[Stored data entries]
********************
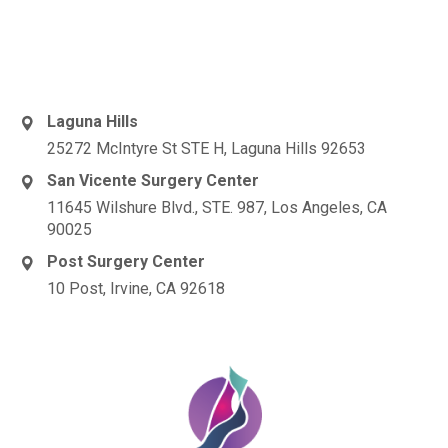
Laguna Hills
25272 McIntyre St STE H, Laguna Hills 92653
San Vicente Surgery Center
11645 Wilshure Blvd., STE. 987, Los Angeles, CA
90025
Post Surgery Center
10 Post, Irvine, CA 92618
********************
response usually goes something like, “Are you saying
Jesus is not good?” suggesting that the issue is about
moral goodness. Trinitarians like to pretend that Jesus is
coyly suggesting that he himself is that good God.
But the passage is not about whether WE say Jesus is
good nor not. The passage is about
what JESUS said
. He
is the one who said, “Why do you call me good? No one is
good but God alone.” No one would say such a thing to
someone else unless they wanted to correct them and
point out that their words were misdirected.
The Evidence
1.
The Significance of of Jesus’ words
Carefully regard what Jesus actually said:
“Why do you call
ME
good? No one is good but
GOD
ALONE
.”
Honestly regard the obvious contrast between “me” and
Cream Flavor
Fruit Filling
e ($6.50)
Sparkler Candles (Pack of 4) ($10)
********************
_ASSIGNMENT_
Retype the lines of the listing word for word, starting at the line that contains "response usually goes" and stopping after the line that contains "Sparkler Candles (Pack of 4) ($10)".

_OUTPUT_
response usually goes something like, “Are you saying
Jesus is not good?” suggesting that the issue is about
moral goodness. Trinitarians like to pretend that Jesus is
coyly suggesting that he himself is that good God.
But the passage is not about whether WE say Jesus is
good nor not. The passage is about
what JESUS said
. He
is the one who said, “Why do you call me good? No one is
good but God alone.” No one would say such a thing to
someone else unless they wanted to correct them and
point out that their words were misdirected.
The Evidence
1.
The Significance of of Jesus’ words
Carefully regard what Jesus actually said:
“Why do you call
ME
good? No one is good but
GOD
ALONE
.”
Honestly regard the obvious contrast between “me” and
Cream Flavor
Fruit Filling
e ($6.50)
Sparkler Candles (Pack of 4) ($10)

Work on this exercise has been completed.